# WHAT YOU SHOULD DO
Count the lines in the material below that contain the word "this" and reply with that number alone.

**** EXERCISE INPUT

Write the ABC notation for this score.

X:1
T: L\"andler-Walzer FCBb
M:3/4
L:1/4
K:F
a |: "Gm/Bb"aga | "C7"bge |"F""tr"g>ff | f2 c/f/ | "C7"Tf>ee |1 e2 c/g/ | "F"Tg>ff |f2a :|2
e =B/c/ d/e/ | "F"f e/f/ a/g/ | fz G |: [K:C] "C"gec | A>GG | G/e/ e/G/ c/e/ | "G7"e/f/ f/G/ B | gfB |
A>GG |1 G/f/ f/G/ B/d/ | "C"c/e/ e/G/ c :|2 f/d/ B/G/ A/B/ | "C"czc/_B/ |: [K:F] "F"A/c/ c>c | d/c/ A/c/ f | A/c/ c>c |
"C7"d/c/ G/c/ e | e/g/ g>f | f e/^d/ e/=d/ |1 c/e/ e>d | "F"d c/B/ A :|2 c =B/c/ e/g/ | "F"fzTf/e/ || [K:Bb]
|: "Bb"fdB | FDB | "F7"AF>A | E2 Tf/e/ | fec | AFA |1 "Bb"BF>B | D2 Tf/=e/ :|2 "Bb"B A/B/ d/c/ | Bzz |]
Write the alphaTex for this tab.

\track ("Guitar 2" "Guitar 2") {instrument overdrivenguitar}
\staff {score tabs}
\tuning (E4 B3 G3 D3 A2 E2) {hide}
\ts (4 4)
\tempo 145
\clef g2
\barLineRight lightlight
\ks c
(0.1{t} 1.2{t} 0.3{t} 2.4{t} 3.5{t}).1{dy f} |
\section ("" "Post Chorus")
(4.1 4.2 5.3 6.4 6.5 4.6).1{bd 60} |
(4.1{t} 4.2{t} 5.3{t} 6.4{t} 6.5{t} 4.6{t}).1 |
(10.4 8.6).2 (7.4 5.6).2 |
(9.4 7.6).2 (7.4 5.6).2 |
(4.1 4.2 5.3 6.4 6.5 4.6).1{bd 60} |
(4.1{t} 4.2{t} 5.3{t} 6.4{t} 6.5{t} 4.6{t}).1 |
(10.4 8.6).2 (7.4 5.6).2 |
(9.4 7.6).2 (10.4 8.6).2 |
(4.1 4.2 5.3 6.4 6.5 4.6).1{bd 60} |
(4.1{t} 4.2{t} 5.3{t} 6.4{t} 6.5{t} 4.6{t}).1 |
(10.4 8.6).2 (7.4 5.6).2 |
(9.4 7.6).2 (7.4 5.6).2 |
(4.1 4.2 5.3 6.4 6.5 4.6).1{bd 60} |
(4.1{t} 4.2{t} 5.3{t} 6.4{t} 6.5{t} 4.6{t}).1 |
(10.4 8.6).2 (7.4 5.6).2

********

# WRITTEN RESPONSE
2